ContextualStory: Consistent Visual Storytelling with Spatially-Enhanced and Storyline Context
Sixiao Zheng, Yanwei Fu
TL;DR
ContextualStory tackles the memory and context limitations of autoregressive visual storytelling by introducing Spatially-Enhanced Temporal Attention (SETA), a Storyline Contextualizer (SC), and a StoryFlow Adapter within a diffusion-based framework. The non-autoregressive design enables efficient, globally coherent story frame generation and continuation, with explicit handling of character movement and scene changes. Extensive experiments on PororoSV and FlintstonesSV show state-of-the-art performance for both story visualization and continuation, along with favorable memory and speed characteristics.
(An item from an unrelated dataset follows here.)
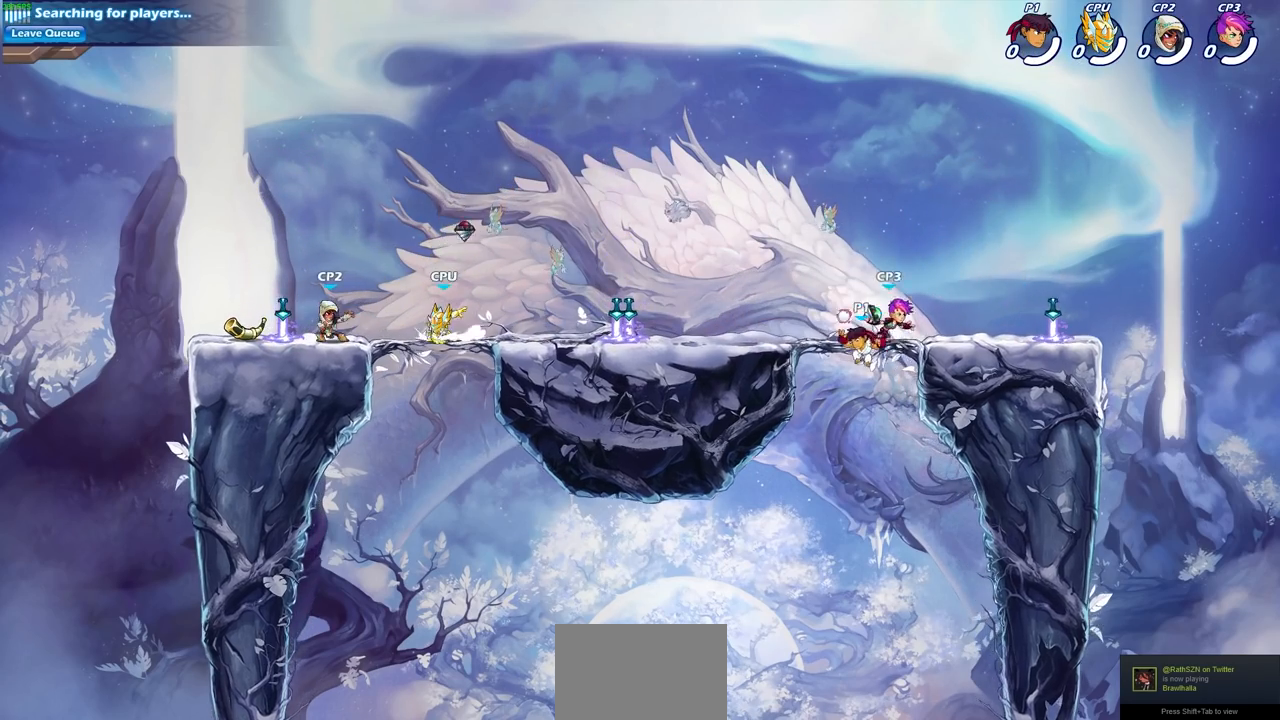
{"buttons": [], "left_stick": "center", "right_stick": "center", "events": [[367, "CROSS", "down"], [483, "CROSS", "up"]]}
The work advances practical visual storytelling by tightly integrating spatial-temporal modeling with storyline-aware context propagation, offering a scalable path toward coherent multi-frame narratives.
Abstract
Visual storytelling involves generating a sequence of coherent frames from a textual storyline while maintaining consistency in characters and scenes. Existing autoregressive methods, which rely on previous frame-sentence pairs, struggle with high memory usage, slow generation speeds, and limited context integration. To address these issues, we propose ContextualStory, a novel framework designed to generate coherent story frames and extend frames for visual storytelling. ContextualStory utilizes Spatially-Enhanced Temporal Attention to capture spatial and temporal dependencies, handling significant character movements effectively. Additionally, we introduce a Storyline Contextualizer to enrich context in storyline embedding, and a StoryFlow Adapter to measure scene changes between frames for guiding the model. Extensive experiments on PororoSV and FlintstonesSV datasets demonstrate that ContextualStory significantly outperforms existing SOTA methods in both story visualization and continuation. Code is available at https://github.com/sixiaozheng/ContextualStory.